:: Your instructions ::
Reproduce the data below in full and exclude every picture.

:: Given information ::
• • • • •

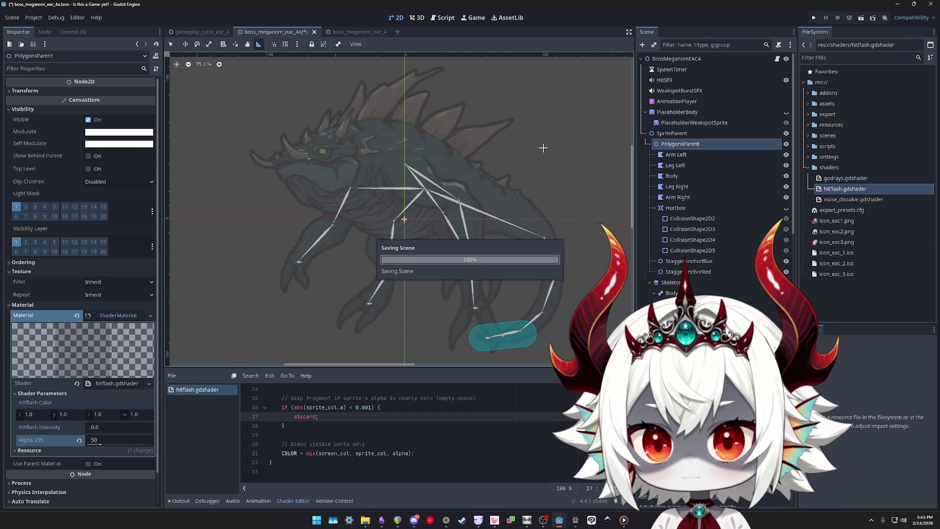
click(811, 19)
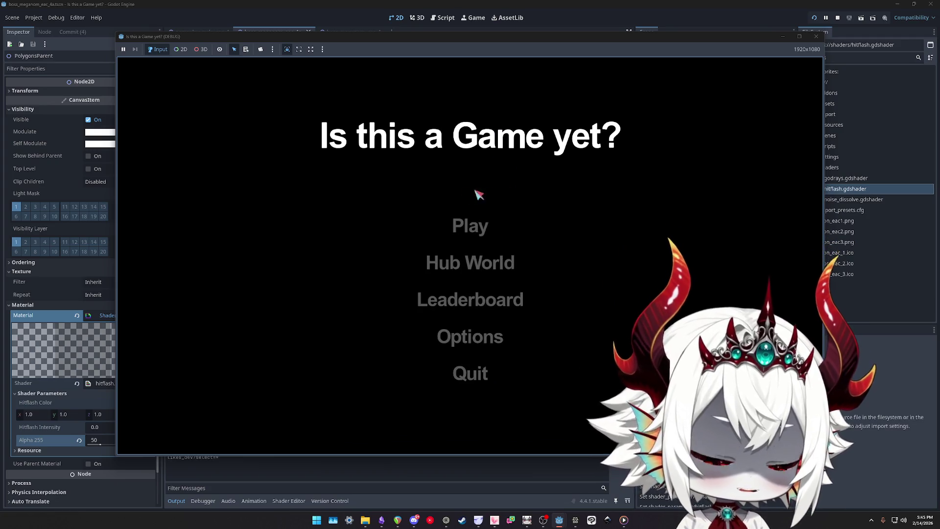
Dismiss the welcome message and pop bubbles as the Meganom boss swims in
click(470, 361)
click(470, 224)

• • • • •

:: Completed task ::
click(811, 19)
Dismiss the welcome message and pop bubbles as the Meganom boss swims in
click(470, 361)
click(470, 224)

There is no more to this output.